Maybe the defendant doctor thought it would have been overkill to testify with a basket of kittens and puppies in her lap. The hug was a crass stunt coldly calculated to manipulate the jury into sympathizing with the good, kind-hearted doctor. What’s the plaintiff supposed to do when offered a hug right in front of the jury? Shout, “if you really cared, you would admit that you were negligent and you hurt me”?
Then again, there’s someone in a black robe sitting in the courtroom to make sure everything is fair to everyone, and that cases are decided on their merits, not on cynical ploys. It seems the defendant argued against sanctions by claiming the hug was “unintentional,” and that walking in front of the jury first was utterly necessary before the inadvertent embrace because “it was the only unobstructed pathway in the courtroom.” Said the judge (a different judge from the first, though both cases were in Erie County),
This assertion is unpersuasive because the most direct pathways from the witness box to her seat was not obstructed by lawyers or audio/visual equipment. It was Dr. Brown’s conscious decision to choose the path towards Ms. Heister, embrace her in the presence of the jury and therefore prejudice this case to extent a mistrial was declared.
Moreover, the timing of Dr. Brown’s intentional act further supports the Court’s finding that her conduct was vexatious. At the time the embrace occurred, Ms. Heister had completed her case in chief and the Court only required two additional days to hear Dr. Peter Lund’s case in chief and ultimately closing arguments from all parties. But for the poor timing of Dr. Brown’s intentional decision to approach and embrace Ms. Heister in the presence of the jury this case would have been resolved by verdict.
Result: mistrial and award of $47,075.11 in trial expenses to the plaintiff’s counsel, Friday & Cox.
These sound like victories for patients against doctors trying to evade responsibility for their actions.

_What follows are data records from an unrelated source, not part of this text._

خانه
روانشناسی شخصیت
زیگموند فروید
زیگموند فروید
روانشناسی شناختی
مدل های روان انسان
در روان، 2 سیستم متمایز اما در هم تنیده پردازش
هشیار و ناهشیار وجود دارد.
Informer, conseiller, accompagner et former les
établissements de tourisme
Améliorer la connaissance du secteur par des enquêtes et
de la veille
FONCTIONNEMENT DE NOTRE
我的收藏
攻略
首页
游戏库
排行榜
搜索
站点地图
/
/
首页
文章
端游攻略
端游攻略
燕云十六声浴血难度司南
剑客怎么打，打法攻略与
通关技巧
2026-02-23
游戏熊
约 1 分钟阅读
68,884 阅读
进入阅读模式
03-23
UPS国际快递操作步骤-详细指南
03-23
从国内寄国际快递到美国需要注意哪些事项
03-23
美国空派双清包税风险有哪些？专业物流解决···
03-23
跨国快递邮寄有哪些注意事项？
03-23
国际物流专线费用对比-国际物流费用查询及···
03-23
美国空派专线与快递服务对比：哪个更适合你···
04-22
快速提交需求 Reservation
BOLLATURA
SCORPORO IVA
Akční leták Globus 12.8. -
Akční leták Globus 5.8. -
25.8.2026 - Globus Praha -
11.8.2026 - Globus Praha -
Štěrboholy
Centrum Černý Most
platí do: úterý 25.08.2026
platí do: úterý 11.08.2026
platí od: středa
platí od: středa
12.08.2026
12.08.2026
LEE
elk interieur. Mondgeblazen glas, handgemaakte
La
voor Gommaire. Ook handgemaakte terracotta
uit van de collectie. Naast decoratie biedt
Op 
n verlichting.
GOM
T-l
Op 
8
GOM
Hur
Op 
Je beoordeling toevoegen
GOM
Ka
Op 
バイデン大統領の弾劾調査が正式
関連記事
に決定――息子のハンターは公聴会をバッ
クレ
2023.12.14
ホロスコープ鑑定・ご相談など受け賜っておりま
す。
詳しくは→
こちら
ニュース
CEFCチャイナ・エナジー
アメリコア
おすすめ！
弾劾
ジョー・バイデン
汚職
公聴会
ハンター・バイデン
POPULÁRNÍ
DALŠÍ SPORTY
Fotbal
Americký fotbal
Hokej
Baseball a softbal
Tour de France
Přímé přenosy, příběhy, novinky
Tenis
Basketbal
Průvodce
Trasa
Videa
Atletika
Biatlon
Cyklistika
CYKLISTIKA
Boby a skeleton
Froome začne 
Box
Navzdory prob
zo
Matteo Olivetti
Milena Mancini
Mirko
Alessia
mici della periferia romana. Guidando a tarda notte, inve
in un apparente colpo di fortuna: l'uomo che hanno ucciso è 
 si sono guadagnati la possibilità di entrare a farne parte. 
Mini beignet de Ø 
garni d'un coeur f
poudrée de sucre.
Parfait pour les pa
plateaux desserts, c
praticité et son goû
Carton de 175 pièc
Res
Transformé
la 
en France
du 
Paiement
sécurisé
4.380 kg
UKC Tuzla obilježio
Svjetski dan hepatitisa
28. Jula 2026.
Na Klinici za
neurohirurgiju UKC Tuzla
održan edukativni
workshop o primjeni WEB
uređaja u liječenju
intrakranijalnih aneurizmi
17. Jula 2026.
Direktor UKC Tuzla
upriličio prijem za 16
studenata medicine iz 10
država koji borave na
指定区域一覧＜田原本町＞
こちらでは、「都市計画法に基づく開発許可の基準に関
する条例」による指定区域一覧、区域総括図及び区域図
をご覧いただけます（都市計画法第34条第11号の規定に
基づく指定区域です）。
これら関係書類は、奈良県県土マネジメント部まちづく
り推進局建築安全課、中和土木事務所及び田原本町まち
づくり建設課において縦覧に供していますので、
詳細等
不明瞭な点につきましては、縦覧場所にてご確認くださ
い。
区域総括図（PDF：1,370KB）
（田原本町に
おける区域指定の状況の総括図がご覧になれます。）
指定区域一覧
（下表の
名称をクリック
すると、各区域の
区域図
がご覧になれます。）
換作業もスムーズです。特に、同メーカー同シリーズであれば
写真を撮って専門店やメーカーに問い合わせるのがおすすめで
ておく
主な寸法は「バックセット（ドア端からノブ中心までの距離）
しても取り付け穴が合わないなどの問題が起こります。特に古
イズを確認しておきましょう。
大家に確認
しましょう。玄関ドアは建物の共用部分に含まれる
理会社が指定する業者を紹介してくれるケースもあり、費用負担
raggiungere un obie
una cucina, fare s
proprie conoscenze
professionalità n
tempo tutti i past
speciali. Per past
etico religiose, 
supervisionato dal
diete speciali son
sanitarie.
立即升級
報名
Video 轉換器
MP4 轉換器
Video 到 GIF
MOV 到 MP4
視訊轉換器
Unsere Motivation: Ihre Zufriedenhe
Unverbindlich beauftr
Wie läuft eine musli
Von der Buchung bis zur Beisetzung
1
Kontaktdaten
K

In many ways, these decisions are victories, because the doctors didn’t get away with their misconduct. But let’s not lose sight of the big picture: in both of these cases, all the plaintiffs and their lawyers received was (1) compensation for the time and expenses wasted due to the defendants’ misconduct and (2) another shot at trial in Erie County, where defendants won two-thirds of all medical malpractice trials in the past five years.
That re-trial, of course, will only happen weeks, months, or potentially years in the future; if the defendants were working off of a ‘justice delayed is justice denied,’ then their stunts were a wild success.